Au cœur du pays de Ploërmel, dans la commune de La Chapelle-Caro, un monticule herbeux se détache doucement du paysage bocager breton. Sous cette élévation naturelle en apparence, le tumulus dissimule l'un de ces dolmens à couloir caractéristiques du Néolithique armoricain, érigé il y a environ cinq millénaires par des communautés agricoles dont la sophistication architecturale ne cesse de surprendre les archéologues. Classé Monument Historique depuis 1934, le site bénéficie d'une protection qui témoigne de sa valeur patrimoniale exceptionnelle. Ce qui distingue ce monument de la simple curiosité géologique, c'est la superposition de deux logiques constructives : la masse terreuse du tumulus, qui pouvait atteindre à l'origine plusieurs mètres de hauteur, servait à la fois de marqueur territorial visible dans le paysage et de protection structurelle pour la chambre funéraire en dalles de granite qu'il renferme. Cette chambre, accessible par un couloir dont les orthostates — ces grandes dalles dressées verticalement — sont caractéristiques de la tradition mégalithique du centre-Bretagne, devait accueillir les restes de plusieurs individus, peut-être des ancêtres fondateurs d'un clan ou d'une communauté villageoise.

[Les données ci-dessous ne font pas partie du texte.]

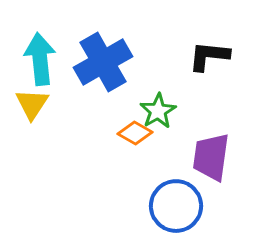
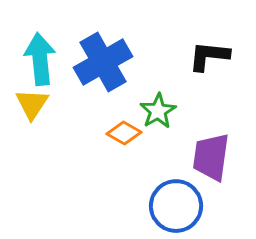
orange diamond: moved 11 px left
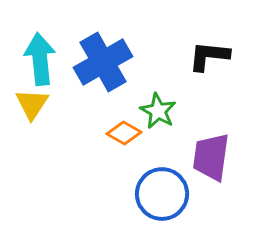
green star: rotated 12 degrees counterclockwise
blue circle: moved 14 px left, 12 px up
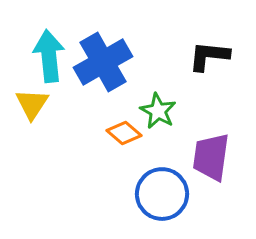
cyan arrow: moved 9 px right, 3 px up
orange diamond: rotated 12 degrees clockwise
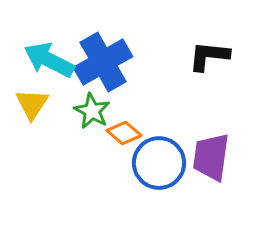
cyan arrow: moved 4 px down; rotated 57 degrees counterclockwise
green star: moved 66 px left
blue circle: moved 3 px left, 31 px up
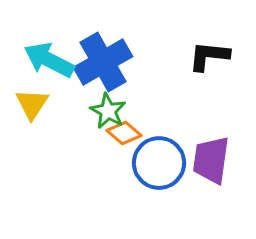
green star: moved 16 px right
purple trapezoid: moved 3 px down
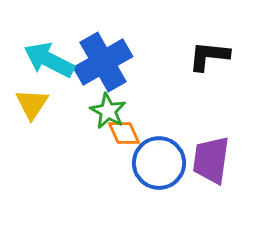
orange diamond: rotated 24 degrees clockwise
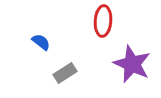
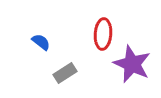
red ellipse: moved 13 px down
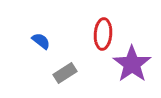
blue semicircle: moved 1 px up
purple star: rotated 12 degrees clockwise
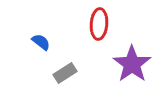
red ellipse: moved 4 px left, 10 px up
blue semicircle: moved 1 px down
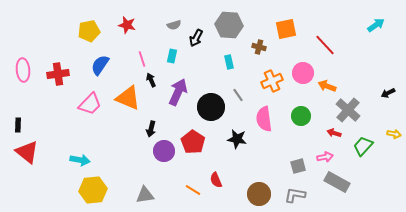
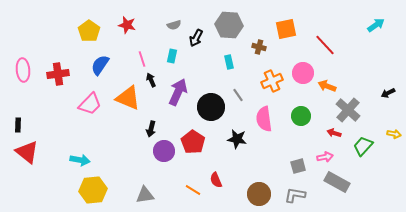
yellow pentagon at (89, 31): rotated 25 degrees counterclockwise
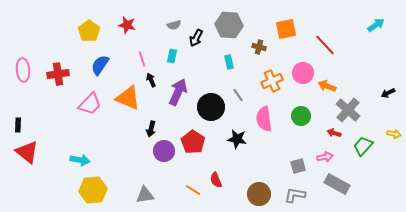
gray rectangle at (337, 182): moved 2 px down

L'expérience de visite s'inscrit dans la contemplation et l'imaginaire. Approcher ce tertre, poser les mains sur la pierre froide des supports, se glisser mentalement dans le couloir sombre que franchirent des générations de préhistoriques pour y déposer leurs morts : c'est une rencontre directe avec la profondeur du temps humain. Le site, intégré dans un environnement rural préservé du Morbihan intérieur, offre un cadre de sérénité que les grands sites touristiques du littoral ne peuvent plus offrir. Le Morbihan intérieur, moins célébré que le littoral de Carnac ou la presqu'île de Quiberon, recèle pourtant une densité mégalithique remarquable. Le tumulus-dolmen de La Chapelle-Caro s'inscrit dans ce réseau de monuments funéraires qui jalonnent les vallées et les lignes de crête, formant une véritable géographie sacrée de la Préhistoire bretonne. Visiter ce site, c'est aussi redécouvrir un territoire méconnu, aux paysages de bocage dense et de landes, loin des foules.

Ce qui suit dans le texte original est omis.